*Description of the task*.
For this exercise, report every line of the material that includes "depth".

*Input material*.
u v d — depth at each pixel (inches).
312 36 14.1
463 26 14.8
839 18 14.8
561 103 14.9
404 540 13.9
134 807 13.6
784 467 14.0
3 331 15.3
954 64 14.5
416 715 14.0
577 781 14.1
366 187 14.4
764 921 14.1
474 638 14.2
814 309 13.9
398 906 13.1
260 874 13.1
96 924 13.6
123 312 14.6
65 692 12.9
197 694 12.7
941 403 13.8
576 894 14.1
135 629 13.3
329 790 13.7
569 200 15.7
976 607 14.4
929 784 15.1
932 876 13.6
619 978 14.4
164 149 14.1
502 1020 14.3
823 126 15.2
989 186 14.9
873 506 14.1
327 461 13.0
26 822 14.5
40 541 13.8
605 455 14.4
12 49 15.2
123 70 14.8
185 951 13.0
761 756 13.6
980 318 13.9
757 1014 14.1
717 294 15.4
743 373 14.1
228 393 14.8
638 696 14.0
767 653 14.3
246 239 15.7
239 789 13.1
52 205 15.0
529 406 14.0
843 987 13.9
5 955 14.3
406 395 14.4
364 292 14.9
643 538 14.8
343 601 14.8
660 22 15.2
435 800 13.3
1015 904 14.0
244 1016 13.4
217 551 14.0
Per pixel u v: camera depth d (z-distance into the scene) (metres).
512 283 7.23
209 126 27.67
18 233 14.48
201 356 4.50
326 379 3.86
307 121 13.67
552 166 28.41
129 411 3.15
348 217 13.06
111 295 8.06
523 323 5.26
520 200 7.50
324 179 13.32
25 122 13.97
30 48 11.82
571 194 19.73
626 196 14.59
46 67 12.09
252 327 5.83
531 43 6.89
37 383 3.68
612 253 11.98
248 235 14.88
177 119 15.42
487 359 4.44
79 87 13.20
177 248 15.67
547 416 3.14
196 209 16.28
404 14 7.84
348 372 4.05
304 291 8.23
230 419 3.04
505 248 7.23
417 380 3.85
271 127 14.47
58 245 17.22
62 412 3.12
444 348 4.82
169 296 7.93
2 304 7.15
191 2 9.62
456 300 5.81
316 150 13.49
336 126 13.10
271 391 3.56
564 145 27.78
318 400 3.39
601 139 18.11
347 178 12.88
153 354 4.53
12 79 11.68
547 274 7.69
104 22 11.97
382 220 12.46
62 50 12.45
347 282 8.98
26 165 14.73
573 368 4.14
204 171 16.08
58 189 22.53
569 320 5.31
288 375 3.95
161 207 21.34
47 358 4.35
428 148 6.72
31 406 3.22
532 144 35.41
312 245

*Result of this task*.
u v d — depth at each pixel (inches).
Per pixel u v: camera depth d (z-distance into the scene) (metres).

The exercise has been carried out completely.